Reputation: 221
I wanted to create a decision tree and then prune it in python. However, sklearn does not support pruning by itself. With an internet search, I found this: https://github.com/sgenoud/scikit-learn/blob/4a75a4aaebd45e864e28cfca897121d1199e41d9/sklearn/tree/tree.py
But I don't know how to use the file. I tried:
from sklearn.datasets import load_iris
import tree
clf = tree.DecisionTreeClassifier()
iris = load_iris()
clf = clf.fit(iris.data, iris.target)
But I get the error ValueError: Attempted relative import in non-package. Is that not how I import? Do I need to save the files in a different way? Thank you.
Upvotes: 0
Views: 8125
Reputation: 996
Scikit-learn version 0.22 introduced pruning in DecisionTreeClassifier. A new hyperparameter called ccp_alpha
lets you calibrate the amount of pruning. See the documentation here.
Upvotes: 0
Reputation: 33938
If you really want to use sgenoud's 7-year-old fork of scikit-learn from back in 2012, git clone
on the base directory of the repo, don't just try to copy/clone individual files (of course you'll be losing any improvements/fixes since 2012; way back on v 0.12)
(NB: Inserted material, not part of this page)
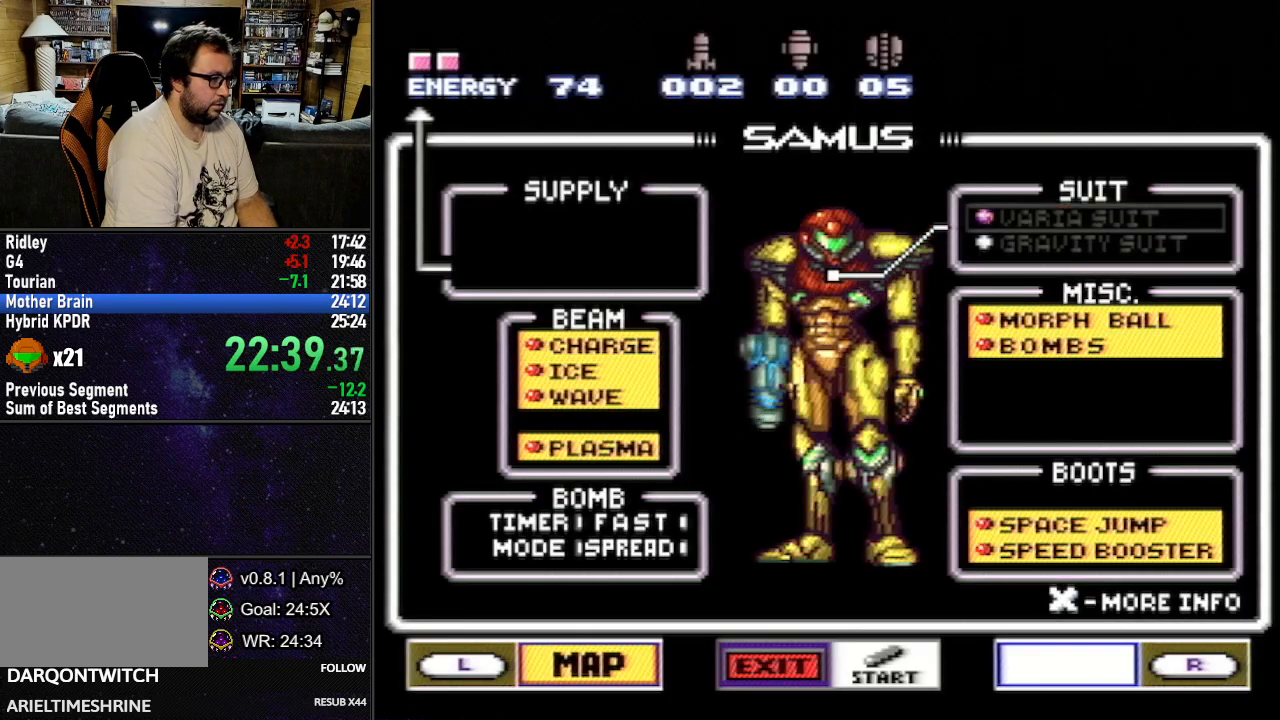
{"buttons": [], "events": [[100, "START", "down"], [317, "START", "up"]]}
But that idea sounds misconceived: you can get shallower/pruned trees by changing parameters to get early stopping DecisionTreeClassifier
parameters max_depth, min_samples, min_samples_leaf, min_impurity_decrease, min_impurity_split. See the doc and play around with the parameters, they do what you're asking for. I've done ML for >10 years and never once seen a need to hack the DT source. There are tons of good reasons not to do this and no good reasons to.
(And if you try to play with the DecisionTreeClassifier parameters and still can't get what you want, post a reproducible code example here using an open-source dataset like iris etc.)
Upvotes: 1
Reputation: 4333
In Python, Modules (=Packages in other languages) oftentimes define routines that are interdependent. In these cases, you cannot only download one .py file and put it into your Workspace (i.e. the directory where your sources are located). Instead, download the entire package into that folder, and import relatively, i.e. like this:
# a general import, should only be used if you are absolutely certain that there will be no namespace conflicts
from sklearn.tree.tree import *
# a more "safe" way is to import the classes/functions you need explicitely
from sklearn.tree.tree import DecisionTreeClassifier
Upvotes: -1